Was wird in den HypoWave-Projekten angepflanzt?

Ein wichtiges Ergebnis aus der ersten Forschungsphase ist, dass wir ein Produkt mit einer Qualität erzeugen konnten, die vergleichbar ist mit der Qualität aus konventionellem Anbau. Voraussetzung dafür ist ein sogenanntes Multibarrierenkonzept. Das bedeutet, dass es mehrere Stufen gibt, die Keime und Schadstoffe zurückhalten bzw. eliminieren können. Hierzu zählt das mehrstufige Abwasserbehandlungsverfahren mit speziellen Behandlungsschritten, die allein die Beseitigung von Keimen und Spurenstoffen zur Aufgabe haben. Zusätzlich werden die Pflanzen so bewässert, dass die überirdischen Pflanzenteile mit dem Bewässerungswasser gar nicht in Berührung kommen.

[Gesammelte Dateneinträge]
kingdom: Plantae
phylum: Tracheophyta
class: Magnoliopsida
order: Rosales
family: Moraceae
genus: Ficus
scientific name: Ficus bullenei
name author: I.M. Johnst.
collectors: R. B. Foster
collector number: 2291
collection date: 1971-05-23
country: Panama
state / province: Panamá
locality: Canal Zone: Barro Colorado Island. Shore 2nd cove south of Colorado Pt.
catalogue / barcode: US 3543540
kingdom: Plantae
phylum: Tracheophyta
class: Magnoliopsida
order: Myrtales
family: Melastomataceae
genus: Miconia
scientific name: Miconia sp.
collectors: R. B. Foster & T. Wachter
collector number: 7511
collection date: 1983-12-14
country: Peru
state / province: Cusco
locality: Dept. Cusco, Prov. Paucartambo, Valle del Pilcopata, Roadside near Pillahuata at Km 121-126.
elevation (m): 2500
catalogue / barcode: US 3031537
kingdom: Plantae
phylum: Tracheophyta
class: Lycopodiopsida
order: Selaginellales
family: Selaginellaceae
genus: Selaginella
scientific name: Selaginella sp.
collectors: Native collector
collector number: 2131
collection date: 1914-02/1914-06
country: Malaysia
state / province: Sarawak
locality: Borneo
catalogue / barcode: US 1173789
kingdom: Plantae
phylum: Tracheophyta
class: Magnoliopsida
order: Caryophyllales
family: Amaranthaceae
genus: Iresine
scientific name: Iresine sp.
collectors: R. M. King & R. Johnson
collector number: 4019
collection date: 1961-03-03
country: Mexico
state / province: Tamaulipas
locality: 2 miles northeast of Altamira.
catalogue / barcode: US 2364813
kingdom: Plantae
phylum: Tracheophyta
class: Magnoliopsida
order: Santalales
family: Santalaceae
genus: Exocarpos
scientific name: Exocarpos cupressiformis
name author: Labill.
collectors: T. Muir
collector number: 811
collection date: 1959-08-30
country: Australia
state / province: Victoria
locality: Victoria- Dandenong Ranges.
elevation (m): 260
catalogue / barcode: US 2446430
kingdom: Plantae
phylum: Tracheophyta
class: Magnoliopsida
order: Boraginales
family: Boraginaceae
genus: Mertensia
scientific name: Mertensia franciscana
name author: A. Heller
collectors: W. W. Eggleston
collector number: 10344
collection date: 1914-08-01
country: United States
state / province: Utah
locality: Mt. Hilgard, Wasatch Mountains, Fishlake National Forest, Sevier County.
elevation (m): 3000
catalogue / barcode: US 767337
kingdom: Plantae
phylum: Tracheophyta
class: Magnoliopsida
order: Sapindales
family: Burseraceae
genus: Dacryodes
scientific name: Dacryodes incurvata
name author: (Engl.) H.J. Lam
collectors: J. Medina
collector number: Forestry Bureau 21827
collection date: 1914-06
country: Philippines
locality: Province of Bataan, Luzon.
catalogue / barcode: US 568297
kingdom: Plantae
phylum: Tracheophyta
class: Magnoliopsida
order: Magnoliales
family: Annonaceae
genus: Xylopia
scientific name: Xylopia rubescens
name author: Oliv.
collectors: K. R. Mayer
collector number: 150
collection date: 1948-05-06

:: ARBEITSAUFTRAG 1 ::
Gib bitte den Abschnitt des Lerntexts über die HypoWave-Projekte wortgetreu wieder, beginnend mit „Ein wichtiges Ergebnis“ und weiter bis einschließlich „in Berührung kommen.“.
:: ARBEITSAUFTRAG 2 ::
Übersetze diesen Satz aus dem Lerntext ins Englische: „Zusätzlich werden die Pflanzen so bewässert, dass die überirdischen Pflanzenteile mit dem Bewässerungswasser gar nicht in Berührung kommen.“

:: ERGEBNIS 1 ::
Ein wichtiges Ergebnis aus der ersten Forschungsphase ist, dass wir ein Produkt mit einer Qualität erzeugen konnten, die vergleichbar ist mit der Qualität aus konventionellem Anbau. Voraussetzung dafür ist ein sogenanntes Multibarrierenkonzept. Das bedeutet, dass es mehrere Stufen gibt, die Keime und Schadstoffe zurückhalten bzw. eliminieren können. Hierzu zählt das mehrstufige Abwasserbehandlungsverfahren mit speziellen Behandlungsschritten, die allein die Beseitigung von Keimen und Spurenstoffen zur Aufgabe haben. Zusätzlich werden die Pflanzen so bewässert, dass die überirdischen Pflanzenteile mit dem Bewässerungswasser gar nicht in Berührung kommen.

:: ERGEBNIS 2 ::
In addition, the plants are irrigated in such a way that the above-ground parts of the plants do not come into contact with the irrigation water at all.